With the material below, print exactly the lines between the line holding "看懂啊，但我们这会更直接用亚" and the line holding "- ✅ Position - Complete model", inclusive. Add nothing else.
[[ Records for processing open ]]
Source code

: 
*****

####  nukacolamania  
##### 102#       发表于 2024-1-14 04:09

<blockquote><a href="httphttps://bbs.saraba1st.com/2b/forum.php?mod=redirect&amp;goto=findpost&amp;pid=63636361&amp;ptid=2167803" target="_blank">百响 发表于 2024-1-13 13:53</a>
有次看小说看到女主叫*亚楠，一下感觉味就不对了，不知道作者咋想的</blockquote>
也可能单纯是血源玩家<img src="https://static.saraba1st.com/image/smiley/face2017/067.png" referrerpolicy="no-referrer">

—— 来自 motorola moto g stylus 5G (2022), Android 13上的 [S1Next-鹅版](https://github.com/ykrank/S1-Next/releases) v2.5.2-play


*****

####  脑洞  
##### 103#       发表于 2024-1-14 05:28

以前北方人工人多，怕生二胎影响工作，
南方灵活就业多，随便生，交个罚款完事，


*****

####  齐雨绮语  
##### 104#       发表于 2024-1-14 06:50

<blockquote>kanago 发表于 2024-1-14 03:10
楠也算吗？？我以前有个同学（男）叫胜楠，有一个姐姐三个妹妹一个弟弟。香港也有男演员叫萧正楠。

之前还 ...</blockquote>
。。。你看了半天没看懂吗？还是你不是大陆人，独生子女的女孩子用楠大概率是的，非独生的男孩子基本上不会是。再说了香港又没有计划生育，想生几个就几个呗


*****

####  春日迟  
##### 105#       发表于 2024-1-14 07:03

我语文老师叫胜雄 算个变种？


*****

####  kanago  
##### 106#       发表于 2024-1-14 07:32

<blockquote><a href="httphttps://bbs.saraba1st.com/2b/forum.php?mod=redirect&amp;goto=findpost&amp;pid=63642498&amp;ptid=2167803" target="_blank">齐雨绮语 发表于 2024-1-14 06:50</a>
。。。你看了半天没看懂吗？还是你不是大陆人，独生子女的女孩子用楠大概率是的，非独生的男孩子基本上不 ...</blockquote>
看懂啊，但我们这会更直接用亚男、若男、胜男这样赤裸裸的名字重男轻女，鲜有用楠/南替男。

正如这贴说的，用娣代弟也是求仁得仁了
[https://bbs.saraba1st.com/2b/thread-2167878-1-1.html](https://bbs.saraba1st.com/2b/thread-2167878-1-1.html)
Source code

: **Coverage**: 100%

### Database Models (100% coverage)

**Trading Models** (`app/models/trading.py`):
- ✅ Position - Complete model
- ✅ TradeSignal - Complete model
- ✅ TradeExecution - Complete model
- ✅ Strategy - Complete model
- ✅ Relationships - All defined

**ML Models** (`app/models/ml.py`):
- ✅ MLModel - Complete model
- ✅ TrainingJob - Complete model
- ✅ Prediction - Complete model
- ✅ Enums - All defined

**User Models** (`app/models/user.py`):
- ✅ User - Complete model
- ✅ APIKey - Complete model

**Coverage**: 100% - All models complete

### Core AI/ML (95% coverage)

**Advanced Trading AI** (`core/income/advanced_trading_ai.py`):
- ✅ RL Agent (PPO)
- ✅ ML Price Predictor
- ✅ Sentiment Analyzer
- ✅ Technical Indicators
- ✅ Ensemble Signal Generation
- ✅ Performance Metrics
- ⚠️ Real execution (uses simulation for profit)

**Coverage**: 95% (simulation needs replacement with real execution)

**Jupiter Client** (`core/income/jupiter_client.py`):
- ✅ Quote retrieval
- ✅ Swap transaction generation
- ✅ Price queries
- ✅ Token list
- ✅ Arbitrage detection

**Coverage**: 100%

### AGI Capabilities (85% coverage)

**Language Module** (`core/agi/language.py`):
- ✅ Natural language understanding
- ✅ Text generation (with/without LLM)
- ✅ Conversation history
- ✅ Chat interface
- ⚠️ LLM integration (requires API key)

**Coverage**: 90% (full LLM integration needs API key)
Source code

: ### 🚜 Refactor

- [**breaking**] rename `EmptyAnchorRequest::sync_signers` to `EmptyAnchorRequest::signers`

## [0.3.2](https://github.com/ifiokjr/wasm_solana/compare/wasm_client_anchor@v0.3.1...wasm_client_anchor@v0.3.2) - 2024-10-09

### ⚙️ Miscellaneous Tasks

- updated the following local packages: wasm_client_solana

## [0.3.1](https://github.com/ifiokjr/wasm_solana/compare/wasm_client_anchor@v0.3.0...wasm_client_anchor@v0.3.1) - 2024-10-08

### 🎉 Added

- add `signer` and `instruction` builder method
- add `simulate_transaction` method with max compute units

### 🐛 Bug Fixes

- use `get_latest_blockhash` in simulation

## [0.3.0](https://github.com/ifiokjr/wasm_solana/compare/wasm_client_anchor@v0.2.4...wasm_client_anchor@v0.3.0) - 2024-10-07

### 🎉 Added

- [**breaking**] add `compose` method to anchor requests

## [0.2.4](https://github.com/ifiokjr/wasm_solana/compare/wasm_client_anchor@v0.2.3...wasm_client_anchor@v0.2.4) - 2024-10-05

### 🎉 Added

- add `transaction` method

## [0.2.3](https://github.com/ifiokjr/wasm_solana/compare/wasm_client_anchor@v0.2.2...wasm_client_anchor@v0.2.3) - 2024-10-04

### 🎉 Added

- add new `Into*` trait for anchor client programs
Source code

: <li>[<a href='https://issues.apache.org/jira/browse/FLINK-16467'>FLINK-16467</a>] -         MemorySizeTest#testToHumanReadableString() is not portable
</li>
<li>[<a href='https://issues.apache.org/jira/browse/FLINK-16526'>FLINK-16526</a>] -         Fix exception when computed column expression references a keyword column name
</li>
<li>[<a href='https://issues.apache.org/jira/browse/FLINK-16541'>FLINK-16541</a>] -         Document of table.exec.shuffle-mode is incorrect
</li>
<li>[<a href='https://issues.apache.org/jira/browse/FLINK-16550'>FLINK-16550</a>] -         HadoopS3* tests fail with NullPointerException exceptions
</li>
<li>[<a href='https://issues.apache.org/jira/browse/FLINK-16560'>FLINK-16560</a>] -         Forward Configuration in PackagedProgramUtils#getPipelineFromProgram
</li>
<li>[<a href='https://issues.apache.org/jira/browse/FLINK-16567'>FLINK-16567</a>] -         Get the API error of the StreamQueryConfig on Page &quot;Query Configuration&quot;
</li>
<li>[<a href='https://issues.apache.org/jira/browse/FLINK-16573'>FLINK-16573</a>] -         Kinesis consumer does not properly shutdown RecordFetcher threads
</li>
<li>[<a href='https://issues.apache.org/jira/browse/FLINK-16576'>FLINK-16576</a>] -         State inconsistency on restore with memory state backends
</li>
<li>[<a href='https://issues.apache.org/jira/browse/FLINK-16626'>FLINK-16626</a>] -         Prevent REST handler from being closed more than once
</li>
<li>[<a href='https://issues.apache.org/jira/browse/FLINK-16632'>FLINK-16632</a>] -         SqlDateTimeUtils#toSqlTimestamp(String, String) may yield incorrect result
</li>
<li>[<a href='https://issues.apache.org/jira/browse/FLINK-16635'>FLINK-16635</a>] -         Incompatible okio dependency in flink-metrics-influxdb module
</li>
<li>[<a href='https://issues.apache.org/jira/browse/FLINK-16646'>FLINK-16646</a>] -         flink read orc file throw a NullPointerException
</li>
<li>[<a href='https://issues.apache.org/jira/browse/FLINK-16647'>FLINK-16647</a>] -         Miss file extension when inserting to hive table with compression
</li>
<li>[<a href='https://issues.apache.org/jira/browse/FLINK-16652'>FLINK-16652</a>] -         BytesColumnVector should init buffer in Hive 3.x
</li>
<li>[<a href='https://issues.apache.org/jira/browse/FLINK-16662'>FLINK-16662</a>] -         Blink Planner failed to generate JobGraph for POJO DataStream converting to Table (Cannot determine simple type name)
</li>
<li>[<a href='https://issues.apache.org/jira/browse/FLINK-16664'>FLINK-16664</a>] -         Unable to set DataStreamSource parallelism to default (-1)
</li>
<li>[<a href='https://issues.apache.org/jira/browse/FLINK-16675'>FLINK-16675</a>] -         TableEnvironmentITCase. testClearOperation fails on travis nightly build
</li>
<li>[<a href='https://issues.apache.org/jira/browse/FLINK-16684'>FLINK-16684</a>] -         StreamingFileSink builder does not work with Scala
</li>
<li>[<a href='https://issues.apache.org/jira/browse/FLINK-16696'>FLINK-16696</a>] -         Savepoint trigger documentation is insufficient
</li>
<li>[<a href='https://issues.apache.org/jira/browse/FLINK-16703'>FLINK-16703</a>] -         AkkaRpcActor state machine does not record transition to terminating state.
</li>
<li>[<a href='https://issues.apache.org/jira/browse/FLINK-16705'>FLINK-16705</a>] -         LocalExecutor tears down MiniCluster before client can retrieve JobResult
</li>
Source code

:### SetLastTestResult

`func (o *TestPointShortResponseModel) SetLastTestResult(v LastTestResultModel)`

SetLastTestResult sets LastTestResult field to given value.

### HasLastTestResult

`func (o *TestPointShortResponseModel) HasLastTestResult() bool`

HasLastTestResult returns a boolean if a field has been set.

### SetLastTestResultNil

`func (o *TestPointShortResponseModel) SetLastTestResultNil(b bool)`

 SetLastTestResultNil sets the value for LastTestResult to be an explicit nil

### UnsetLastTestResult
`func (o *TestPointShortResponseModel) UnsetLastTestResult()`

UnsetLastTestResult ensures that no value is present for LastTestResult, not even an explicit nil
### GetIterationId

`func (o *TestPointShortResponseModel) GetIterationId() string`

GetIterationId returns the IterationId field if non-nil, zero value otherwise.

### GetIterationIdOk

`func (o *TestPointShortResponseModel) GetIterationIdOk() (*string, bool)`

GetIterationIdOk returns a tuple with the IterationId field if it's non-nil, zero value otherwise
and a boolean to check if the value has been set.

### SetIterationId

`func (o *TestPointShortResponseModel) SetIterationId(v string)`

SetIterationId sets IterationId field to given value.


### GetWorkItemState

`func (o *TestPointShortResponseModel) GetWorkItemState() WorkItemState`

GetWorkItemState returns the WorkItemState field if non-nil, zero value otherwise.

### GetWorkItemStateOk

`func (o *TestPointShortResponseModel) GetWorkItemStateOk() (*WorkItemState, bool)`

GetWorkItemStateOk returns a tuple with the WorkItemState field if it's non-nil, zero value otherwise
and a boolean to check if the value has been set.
[[ Records for processing closed ]]
• _Exercise output_:
看懂啊，但我们这会更直接用亚男、若男、胜男这样赤裸裸的名字重男轻女，鲜有用楠/南替男。

正如这贴说的，用娣代弟也是求仁得仁了
[https://bbs.saraba1st.com/2b/thread-2167878-1-1.html](https://bbs.saraba1st.com/2b/thread-2167878-1-1.html)
Source code

: **Coverage**: 100%

### Database Models (100% coverage)

**Trading Models** (`app/models/trading.py`):
- ✅ Position - Complete model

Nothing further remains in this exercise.